* _Problem to solve_: Gather every line in the records below that contains the word "LIST".

::::::::

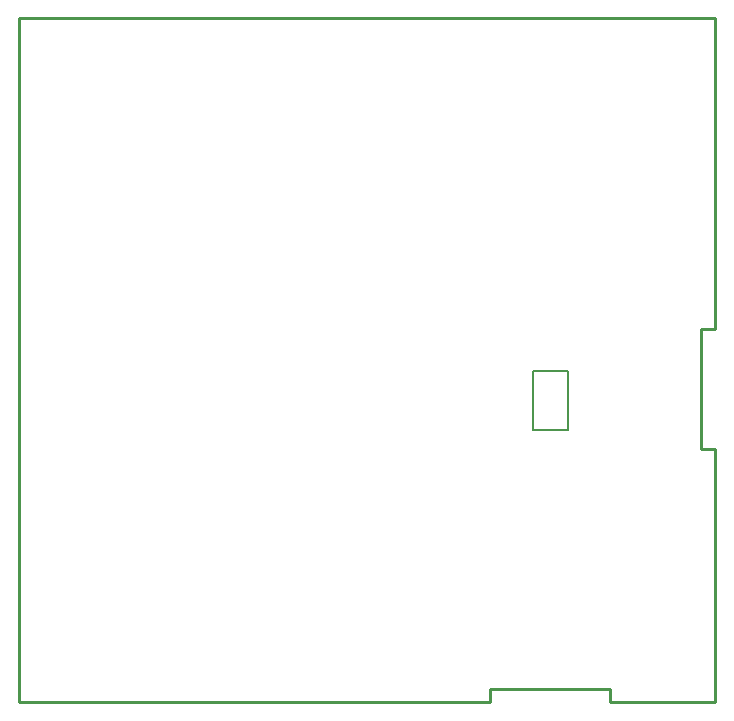
<source format=gko>
G04 Layer_Color=16711935*
%FSLAX25Y25*%
%MOIN*%
G70*
G01*
G75*
%ADD53C,0.01000*%
%ADD98C,0.00600*%
D53*
X0Y0D02*
Y228000D01*
X232000D01*
X227500Y84500D02*
Y124500D01*
Y84500D02*
X232000D01*
X157000Y0D02*
Y4500D01*
X197000D01*
Y0D02*
Y4500D01*
X227500Y124500D02*
X232000D01*
Y228000D01*
Y0D02*
Y84500D01*
X0Y0D02*
X157000D01*
X197000D02*
X232000D01*
D98*
X171280Y90906D02*
X183091D01*
Y110591D01*
X171280D02*
X183091D01*
X171280Y90906D02*
Y110591D01*
M02*

</source>
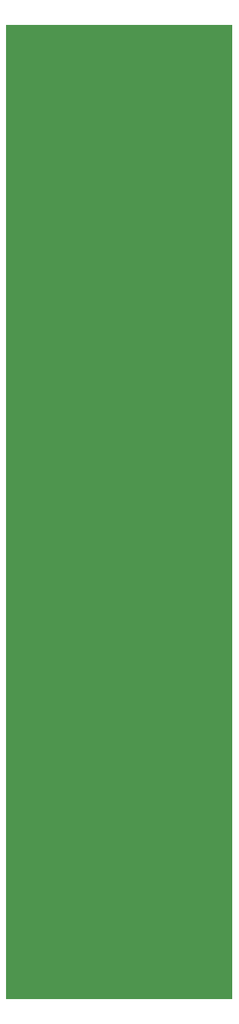
<source format=gbr>
G04 DipTrace 2.4.0.2*
%INBoard.gbr*%
%MOMM*%
%ADD11C,0.152*%
%FSLAX53Y53*%
G04*
G71*
G90*
G75*
G01*
%LNBoardPoly*%
%LPD*%
G36*
X25400Y0D2*
D11*
Y109220D1*
X0D1*
Y0D1*
X25400D1*
G37*
M02*

</source>
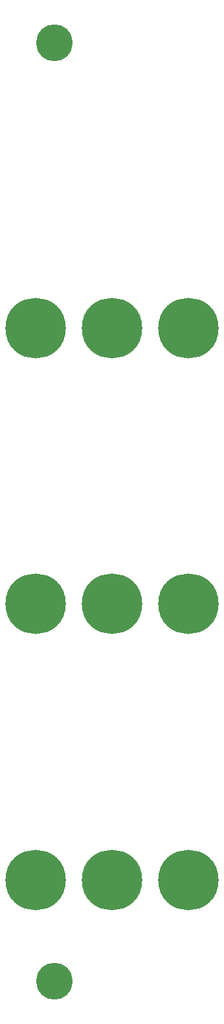
<source format=gbr>
G04 #@! TF.GenerationSoftware,KiCad,Pcbnew,5.1.10-88a1d61d58~88~ubuntu20.04.1*
G04 #@! TF.CreationDate,2021-04-30T11:23:36-07:00*
G04 #@! TF.ProjectId,vca_panel,7663615f-7061-46e6-956c-2e6b69636164,rev?*
G04 #@! TF.SameCoordinates,Original*
G04 #@! TF.FileFunction,Copper,L1,Top*
G04 #@! TF.FilePolarity,Positive*
%FSLAX46Y46*%
G04 Gerber Fmt 4.6, Leading zero omitted, Abs format (unit mm)*
G04 Created by KiCad (PCBNEW 5.1.10-88a1d61d58~88~ubuntu20.04.1) date 2021-04-30 11:23:36*
%MOMM*%
%LPD*%
G01*
G04 APERTURE LIST*
G04 #@! TA.AperFunction,ComponentPad*
%ADD10C,7.900000*%
G04 #@! TD*
G04 #@! TA.AperFunction,ComponentPad*
%ADD11C,4.800000*%
G04 #@! TD*
G04 APERTURE END LIST*
D10*
X24000000Y7000000D03*
X24000000Y43000000D03*
X14000000Y7000000D03*
X4000000Y7000000D03*
X14000000Y43000000D03*
X24000000Y79000000D03*
X4000000Y43000000D03*
X4000000Y79000000D03*
X14000000Y79000000D03*
D11*
X6500000Y116250000D03*
X6500000Y-6250000D03*
M02*

</source>
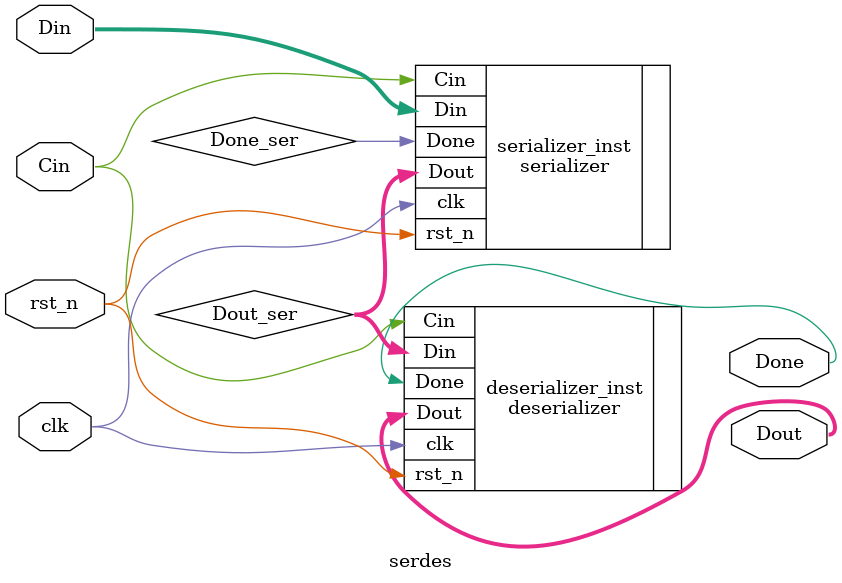
<source format=sv>
/*
*
*   Serializer -> deserializer loop for simulation
*
*/


module serdes (
    
    input   logic               clk,
    input   logic               rst_n,
    input   logic               Cin,
    input   logic   [31 : 0]    Din,

    output  logic   [31 : 0]    Dout,
    output  logic               Done

);

logic [7 : 0]Dout_ser;
logic Done_ser;

serializer serializer_inst (
    
    .clk(clk),
    .rst_n(rst_n),
    .Cin(Cin),
    .Din(Din),

    .Dout(Dout_ser),
    .Done(Done_ser)
 
);

deserializer deserializer_inst (
    
    .clk(clk),
    .rst_n(rst_n),
    .Cin(Cin),
    .Din(Dout_ser),

    .Dout(Dout),
    .Done(Done)
 
);


endmodule

</source>
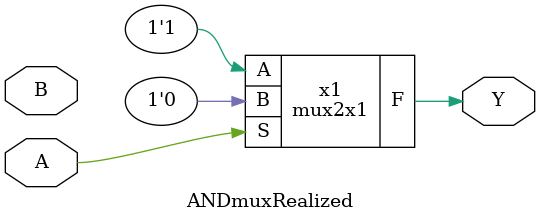
<source format=v>
module mux2x1(A,B,S,F);
input A,B,S;
output F;
assign F=~S&A|S&B;
endmodule

module ANDmuxRealized(A,B,Y);
input A,B;
output Y;
  mux2x1 x1(1,0,A,Y); //mux2x1(A,B,S,F);
endmodule

</source>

::::::::

* _Answer for the task_:
G04 APERTURE LIST*
G04 APERTURE END LIST*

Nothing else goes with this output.